那个人的手抓住了自己的武器,手指扣在扳机上,保险是开着的,单发模式。他可以在零点五秒内把枪口对准秦渊的胸口,可以在零点八秒内扣下扳机,可以在一点二秒内让秦渊胸口的传感器从绿色变成红色。他的身体在做这些准备,他的手指在用力,他的手臂在抬起,他的肩膀在转动。
秦渊说:“你死了。”
那个人停住了。他的武器抬到了一半,枪口指向秦渊的腹部,手指还扣在扳机的护圈里。他停在那里,像一尊被人按了暂停键的雕像。
秦渊张开右手的手掌。手心里躺着十七个传感器,黑色的,圆形的,指示灯全部是红色的,全部在闪,闪了三下,全灭了。
那个人看着那些传感器,看了大概一秒。然后他的目光从秦渊的手心移到了秦渊的脸上。他看着秦渊的眼睛,那双平静的、没有任何表情的、像两面镜子一样的眼睛。
他看到自己在镜子里。一个举着枪的、手指扣在扳机上的、想要射击但是已经死了的人。他把枪放下了。不是摔的,不是扔的,是放下的,轻轻地,像把一样很贵重的东西放在一个很安全的地方。他把枪放在地上,放在松针上面,松针在他的枪托下发出很轻很轻的沙沙声。
他说:“你是谁?”
秦渊没有回答。他把手心里的十七个传感器放在那棵落叶松的树根下面,传感器落在松针上,发出几声很轻很轻的噗噗噗,像雨点滴在泥土上。
然后他转过身,往针叶林的方向走去。
他的背影在树干之间快速变小,从一个穿着灰绿色制服的人形,变成一个模糊的、灰绿色的、和针叶林的背景融在一起的影子,然后消失了。
那个指挥员蹲在树根旁边,看着那十七个传感器,看了很久。然后他低下头,看了看自己胸口的传感器。指示灯还是绿色的,在闪,一闪一闪的,像一只很小很小的、还活着的、还在呼吸的萤火虫。
他伸出手,摸了摸自己的后颈。传感器还在。秦渊没有拔他的。
他不知道为什么。也许是因为秦渊觉得不需要。也许是因为秦渊觉得让他活着比让他死了更有用。也许是因为秦渊根本不在乎他是活着还是死了,他只是想让他知道――你死了。我可以让你死。但我选择不。不是因为不能,是因为不想。
他跪在松针上,低着头,看着那十七个黑色的、圆形的、指示灯已经灭了的传感器。
一阵恍惚,而后彻底的瘫软了下来。
秦渊走进针叶林的阴影里,脚步没有停。
他的右手还保持着握拳的姿势,但手指的力度已经松了,像一台机器在完成了它的任务之后自动进入了待机状态。

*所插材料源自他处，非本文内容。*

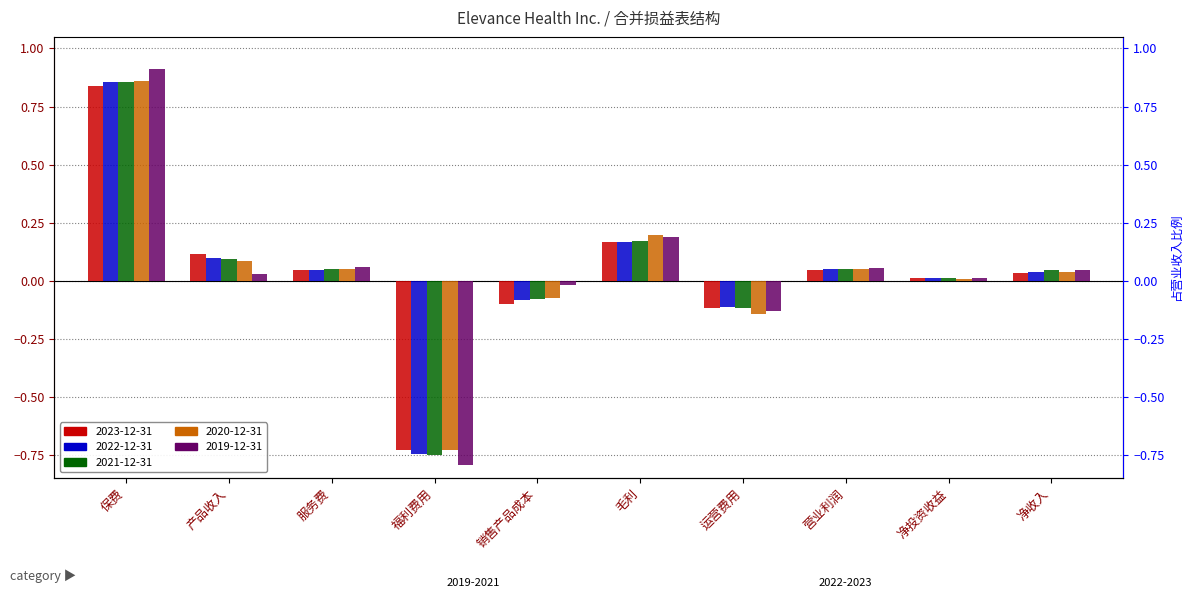

How many data points in 2021-12-31 are above 0?

7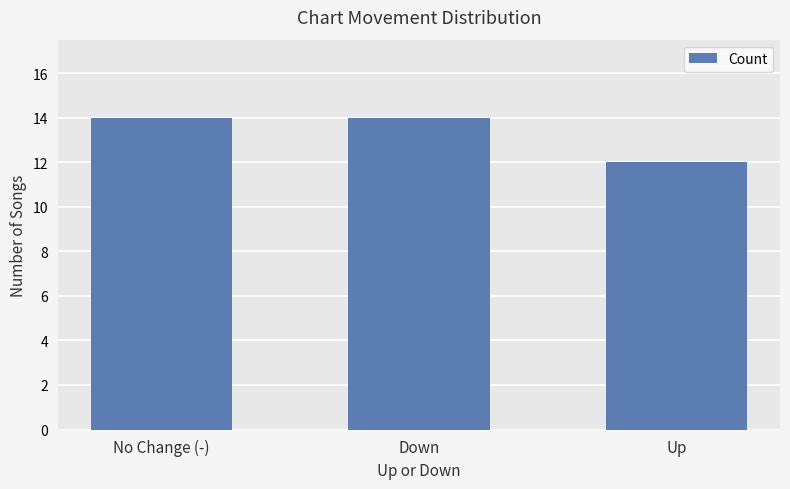

Reading left to right, extract all data points from this chart.

14	14	12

他的眼睛在头盔的帽檐下移动,从左到右,从右到左,扫描着树干之间的空隙,扫描着灌木丛的轮廓,扫描着那些在晨光里忽明忽暗的、可能藏着人的、可能藏着武器的、可能藏着任何东西的角落。
常小北从灌木丛后面站起来,他的膝盖在松针上压出了两个浅浅的坑,松针在他的体重离开之后慢慢地弹起来,恢复到原来的形状。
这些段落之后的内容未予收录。